SUPPLIED RECORDS:
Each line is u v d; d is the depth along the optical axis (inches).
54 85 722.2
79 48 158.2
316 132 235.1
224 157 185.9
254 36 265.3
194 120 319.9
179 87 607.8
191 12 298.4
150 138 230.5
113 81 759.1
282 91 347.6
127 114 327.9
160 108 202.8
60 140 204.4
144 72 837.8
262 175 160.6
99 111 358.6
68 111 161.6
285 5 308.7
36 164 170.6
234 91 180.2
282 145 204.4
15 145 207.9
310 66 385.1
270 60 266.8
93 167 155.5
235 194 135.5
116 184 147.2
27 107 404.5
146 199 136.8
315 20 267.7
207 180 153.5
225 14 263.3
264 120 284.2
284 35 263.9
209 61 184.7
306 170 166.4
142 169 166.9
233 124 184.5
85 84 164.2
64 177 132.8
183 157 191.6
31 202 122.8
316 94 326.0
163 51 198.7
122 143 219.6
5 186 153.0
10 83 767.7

--

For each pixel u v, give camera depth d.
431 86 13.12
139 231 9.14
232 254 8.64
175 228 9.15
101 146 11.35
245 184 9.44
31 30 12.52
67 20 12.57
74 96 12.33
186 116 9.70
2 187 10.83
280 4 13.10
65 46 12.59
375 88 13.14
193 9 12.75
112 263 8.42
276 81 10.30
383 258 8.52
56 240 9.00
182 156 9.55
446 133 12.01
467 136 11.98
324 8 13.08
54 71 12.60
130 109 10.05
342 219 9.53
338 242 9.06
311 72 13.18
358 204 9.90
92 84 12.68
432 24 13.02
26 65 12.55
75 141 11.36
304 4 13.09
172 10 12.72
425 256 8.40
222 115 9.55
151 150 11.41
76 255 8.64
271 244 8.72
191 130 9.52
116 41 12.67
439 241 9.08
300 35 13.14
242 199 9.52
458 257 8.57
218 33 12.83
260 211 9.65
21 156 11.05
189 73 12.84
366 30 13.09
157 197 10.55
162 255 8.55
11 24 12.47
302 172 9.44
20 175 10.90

---

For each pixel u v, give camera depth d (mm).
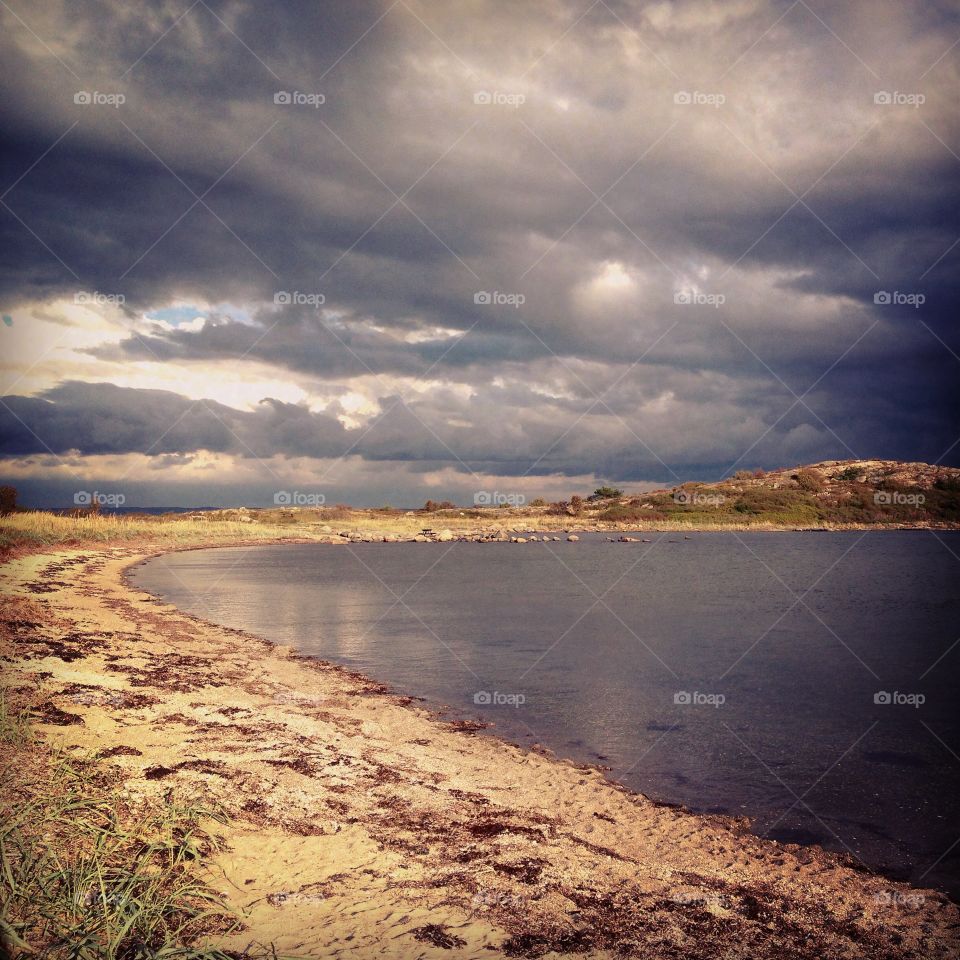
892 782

EXERCISE BRIEF:
Going down the listing above, begin printing at the line with "27 107 404.5" and finish with the line with "10 83 767.7", exactly as they appear.

TASK RESPONSE:
27 107 404.5
146 199 136.8
315 20 267.7
207 180 153.5
225 14 263.3
264 120 284.2
284 35 263.9
209 61 184.7
306 170 166.4
142 169 166.9
233 124 184.5
85 84 164.2
64 177 132.8
183 157 191.6
31 202 122.8
316 94 326.0
163 51 198.7
122 143 219.6
5 186 153.0
10 83 767.7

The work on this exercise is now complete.